Can you return, unchanged, the lines of the listing below from the one containing "genus: Isochaetes" through the one containing "scientific name: Troglodytes aedon", including both of those lines?

■ ■ ■ ■

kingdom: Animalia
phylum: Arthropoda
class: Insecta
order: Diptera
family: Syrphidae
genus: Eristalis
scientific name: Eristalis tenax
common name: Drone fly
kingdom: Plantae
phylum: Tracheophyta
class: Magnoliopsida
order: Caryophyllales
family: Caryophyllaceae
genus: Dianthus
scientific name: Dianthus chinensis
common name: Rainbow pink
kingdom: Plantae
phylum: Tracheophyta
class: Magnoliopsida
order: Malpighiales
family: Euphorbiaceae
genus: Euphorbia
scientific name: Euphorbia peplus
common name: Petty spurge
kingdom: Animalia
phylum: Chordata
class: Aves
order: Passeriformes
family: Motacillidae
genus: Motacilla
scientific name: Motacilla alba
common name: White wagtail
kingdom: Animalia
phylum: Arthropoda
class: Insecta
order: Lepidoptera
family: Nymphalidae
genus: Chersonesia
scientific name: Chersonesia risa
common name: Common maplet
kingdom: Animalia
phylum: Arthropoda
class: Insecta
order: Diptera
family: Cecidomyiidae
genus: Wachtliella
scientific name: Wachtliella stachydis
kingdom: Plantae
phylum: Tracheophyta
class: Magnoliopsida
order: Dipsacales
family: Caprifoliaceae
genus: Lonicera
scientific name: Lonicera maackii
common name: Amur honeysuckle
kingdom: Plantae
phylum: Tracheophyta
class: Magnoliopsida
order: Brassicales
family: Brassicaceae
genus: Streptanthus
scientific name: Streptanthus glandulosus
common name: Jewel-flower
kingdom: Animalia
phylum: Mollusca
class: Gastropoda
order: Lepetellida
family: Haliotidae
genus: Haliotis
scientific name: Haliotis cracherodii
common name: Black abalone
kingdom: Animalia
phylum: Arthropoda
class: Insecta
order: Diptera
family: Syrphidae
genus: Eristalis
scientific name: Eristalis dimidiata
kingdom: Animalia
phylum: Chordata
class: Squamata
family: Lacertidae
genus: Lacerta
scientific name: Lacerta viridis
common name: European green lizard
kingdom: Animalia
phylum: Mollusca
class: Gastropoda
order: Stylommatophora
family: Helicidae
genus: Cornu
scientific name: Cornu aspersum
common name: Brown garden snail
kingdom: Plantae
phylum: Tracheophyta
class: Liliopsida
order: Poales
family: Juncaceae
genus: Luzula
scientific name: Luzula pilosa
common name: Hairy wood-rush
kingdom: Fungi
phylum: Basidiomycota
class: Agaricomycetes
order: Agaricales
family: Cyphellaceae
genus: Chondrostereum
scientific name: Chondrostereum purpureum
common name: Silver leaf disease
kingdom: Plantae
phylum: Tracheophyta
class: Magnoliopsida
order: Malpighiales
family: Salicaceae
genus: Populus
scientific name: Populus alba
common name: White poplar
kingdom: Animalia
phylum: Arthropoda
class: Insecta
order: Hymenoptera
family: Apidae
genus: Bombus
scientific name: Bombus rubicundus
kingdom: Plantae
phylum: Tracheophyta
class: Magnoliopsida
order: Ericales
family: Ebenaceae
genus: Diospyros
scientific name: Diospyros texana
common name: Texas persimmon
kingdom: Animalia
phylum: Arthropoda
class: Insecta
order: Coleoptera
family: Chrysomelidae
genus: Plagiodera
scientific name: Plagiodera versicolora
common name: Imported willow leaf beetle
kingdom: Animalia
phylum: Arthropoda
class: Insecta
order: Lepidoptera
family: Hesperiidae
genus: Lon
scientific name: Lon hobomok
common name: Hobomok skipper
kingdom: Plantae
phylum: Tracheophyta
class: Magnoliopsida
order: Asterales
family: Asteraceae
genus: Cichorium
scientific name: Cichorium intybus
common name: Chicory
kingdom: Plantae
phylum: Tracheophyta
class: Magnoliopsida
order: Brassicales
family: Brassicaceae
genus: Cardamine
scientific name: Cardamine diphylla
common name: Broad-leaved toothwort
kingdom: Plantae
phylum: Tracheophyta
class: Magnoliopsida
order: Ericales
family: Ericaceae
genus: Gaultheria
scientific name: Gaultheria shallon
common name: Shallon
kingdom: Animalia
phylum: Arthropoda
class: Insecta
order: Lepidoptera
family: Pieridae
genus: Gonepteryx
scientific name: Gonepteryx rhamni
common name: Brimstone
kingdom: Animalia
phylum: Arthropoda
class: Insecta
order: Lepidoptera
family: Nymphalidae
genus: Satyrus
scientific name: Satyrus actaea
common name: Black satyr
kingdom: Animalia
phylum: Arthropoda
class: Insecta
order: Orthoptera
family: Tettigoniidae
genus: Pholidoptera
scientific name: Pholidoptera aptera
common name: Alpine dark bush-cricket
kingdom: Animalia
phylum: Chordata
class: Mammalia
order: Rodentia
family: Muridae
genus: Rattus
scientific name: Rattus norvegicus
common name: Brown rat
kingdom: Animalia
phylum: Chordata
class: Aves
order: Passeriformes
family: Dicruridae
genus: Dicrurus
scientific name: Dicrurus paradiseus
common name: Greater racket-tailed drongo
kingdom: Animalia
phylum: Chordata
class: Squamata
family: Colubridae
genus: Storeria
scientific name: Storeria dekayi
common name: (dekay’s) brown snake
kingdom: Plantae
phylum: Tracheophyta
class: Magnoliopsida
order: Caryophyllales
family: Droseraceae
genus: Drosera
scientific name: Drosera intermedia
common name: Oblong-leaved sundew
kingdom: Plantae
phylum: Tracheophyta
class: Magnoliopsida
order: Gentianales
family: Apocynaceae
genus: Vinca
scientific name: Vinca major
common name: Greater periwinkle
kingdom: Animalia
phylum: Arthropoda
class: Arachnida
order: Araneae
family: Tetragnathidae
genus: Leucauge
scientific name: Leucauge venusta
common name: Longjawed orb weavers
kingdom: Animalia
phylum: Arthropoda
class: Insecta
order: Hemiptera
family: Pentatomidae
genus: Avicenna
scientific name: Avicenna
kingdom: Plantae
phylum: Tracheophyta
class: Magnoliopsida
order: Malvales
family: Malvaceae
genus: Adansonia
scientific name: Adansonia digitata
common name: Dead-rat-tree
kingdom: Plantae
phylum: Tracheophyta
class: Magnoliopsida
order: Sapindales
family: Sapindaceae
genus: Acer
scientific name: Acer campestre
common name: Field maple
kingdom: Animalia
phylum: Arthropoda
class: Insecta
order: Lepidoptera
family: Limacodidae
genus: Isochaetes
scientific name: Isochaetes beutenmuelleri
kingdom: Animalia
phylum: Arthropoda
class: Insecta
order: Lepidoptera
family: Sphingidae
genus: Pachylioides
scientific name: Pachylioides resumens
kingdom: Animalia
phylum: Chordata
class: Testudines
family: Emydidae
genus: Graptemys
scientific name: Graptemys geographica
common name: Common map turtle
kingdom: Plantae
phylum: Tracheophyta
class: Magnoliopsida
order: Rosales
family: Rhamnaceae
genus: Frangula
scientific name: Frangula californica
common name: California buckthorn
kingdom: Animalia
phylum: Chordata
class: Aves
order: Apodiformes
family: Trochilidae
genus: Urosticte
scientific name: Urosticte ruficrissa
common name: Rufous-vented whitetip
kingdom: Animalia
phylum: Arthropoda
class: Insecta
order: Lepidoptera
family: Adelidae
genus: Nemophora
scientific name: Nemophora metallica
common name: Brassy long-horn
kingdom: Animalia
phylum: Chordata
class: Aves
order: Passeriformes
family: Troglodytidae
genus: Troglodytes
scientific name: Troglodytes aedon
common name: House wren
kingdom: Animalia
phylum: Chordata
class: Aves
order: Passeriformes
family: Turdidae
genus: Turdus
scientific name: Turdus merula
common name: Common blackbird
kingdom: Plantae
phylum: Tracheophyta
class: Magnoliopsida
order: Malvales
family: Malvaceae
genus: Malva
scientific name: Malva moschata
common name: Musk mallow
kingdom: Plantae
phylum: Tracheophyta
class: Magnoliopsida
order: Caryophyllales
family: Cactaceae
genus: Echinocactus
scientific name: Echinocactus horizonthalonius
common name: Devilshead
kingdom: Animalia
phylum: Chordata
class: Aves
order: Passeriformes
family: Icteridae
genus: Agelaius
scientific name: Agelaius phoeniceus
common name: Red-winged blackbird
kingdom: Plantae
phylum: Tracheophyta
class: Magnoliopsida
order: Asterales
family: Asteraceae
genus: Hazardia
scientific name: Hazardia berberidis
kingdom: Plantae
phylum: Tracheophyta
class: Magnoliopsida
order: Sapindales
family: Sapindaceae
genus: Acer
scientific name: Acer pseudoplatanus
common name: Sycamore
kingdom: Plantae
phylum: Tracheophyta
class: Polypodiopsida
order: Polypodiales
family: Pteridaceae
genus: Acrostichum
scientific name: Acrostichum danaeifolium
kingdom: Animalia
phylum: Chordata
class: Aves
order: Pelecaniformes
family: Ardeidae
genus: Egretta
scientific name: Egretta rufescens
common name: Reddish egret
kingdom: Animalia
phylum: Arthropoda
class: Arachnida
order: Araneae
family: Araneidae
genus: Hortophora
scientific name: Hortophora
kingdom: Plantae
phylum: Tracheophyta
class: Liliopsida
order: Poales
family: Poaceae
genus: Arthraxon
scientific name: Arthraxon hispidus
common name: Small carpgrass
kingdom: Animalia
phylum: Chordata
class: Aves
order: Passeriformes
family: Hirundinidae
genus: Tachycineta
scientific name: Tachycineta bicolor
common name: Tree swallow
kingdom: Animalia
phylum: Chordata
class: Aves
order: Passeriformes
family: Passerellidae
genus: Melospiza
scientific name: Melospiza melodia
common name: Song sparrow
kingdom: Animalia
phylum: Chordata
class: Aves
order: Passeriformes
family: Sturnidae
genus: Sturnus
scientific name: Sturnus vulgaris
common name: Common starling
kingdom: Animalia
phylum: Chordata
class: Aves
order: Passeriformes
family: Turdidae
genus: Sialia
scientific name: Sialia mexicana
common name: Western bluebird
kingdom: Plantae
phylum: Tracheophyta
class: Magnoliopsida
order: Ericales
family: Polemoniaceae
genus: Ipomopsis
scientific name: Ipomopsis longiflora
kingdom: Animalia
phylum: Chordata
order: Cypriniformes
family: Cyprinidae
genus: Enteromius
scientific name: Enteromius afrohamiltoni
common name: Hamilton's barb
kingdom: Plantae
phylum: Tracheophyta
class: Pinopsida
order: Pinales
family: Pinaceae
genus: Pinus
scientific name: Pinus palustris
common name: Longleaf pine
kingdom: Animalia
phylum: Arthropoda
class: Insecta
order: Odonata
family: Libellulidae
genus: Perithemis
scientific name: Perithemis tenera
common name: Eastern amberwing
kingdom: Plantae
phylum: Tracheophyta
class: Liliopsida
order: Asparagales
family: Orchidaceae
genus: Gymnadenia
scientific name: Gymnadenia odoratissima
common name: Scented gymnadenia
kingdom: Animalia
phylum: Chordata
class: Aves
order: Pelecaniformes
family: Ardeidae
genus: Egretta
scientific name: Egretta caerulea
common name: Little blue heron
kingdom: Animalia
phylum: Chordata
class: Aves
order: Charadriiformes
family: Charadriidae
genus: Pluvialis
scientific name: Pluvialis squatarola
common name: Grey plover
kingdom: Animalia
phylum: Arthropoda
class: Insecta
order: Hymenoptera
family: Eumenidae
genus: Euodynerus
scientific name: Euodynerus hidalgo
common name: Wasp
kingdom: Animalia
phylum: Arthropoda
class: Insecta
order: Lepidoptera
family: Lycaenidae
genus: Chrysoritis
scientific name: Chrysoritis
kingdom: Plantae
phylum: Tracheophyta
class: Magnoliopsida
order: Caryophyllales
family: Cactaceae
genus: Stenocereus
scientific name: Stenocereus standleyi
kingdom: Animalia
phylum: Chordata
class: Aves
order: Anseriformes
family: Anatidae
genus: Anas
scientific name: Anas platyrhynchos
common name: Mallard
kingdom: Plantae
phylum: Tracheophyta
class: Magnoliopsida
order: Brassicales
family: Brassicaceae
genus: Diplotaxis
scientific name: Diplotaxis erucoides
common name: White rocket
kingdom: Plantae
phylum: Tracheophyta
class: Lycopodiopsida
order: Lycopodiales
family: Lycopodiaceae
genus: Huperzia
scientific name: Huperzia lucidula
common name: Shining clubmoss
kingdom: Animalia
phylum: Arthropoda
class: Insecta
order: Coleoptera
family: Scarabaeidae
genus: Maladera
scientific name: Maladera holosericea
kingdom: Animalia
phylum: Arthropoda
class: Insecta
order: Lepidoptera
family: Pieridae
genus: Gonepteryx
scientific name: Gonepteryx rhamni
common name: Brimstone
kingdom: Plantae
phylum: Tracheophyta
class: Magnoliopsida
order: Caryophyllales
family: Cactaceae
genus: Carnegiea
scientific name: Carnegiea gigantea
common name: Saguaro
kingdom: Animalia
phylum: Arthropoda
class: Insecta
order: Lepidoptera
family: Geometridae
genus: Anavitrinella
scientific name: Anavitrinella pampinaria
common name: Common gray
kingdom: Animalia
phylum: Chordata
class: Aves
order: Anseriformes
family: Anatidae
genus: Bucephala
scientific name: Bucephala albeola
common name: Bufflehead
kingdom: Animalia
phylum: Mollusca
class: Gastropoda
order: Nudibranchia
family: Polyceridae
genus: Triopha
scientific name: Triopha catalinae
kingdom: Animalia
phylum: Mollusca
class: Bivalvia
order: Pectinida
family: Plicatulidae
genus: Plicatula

■ ■ ■ ■

▶ _FULL ANSWER_:
genus: Isochaetes
scientific name: Isochaetes beutenmuelleri
kingdom: Animalia
phylum: Arthropoda
class: Insecta
order: Lepidoptera
family: Sphingidae
genus: Pachylioides
scientific name: Pachylioides resumens
kingdom: Animalia
phylum: Chordata
class: Testudines
family: Emydidae
genus: Graptemys
scientific name: Graptemys geographica
common name: Common map turtle
kingdom: Plantae
phylum: Tracheophyta
class: Magnoliopsida
order: Rosales
family: Rhamnaceae
genus: Frangula
scientific name: Frangula californica
common name: California buckthorn
kingdom: Animalia
phylum: Chordata
class: Aves
order: Apodiformes
family: Trochilidae
genus: Urosticte
scientific name: Urosticte ruficrissa
common name: Rufous-vented whitetip
kingdom: Animalia
phylum: Arthropoda
class: Insecta
order: Lepidoptera
family: Adelidae
genus: Nemophora
scientific name: Nemophora metallica
common name: Brassy long-horn
kingdom: Animalia
phylum: Chordata
class: Aves
order: Passeriformes
family: Troglodytidae
genus: Troglodytes
scientific name: Troglodytes aedon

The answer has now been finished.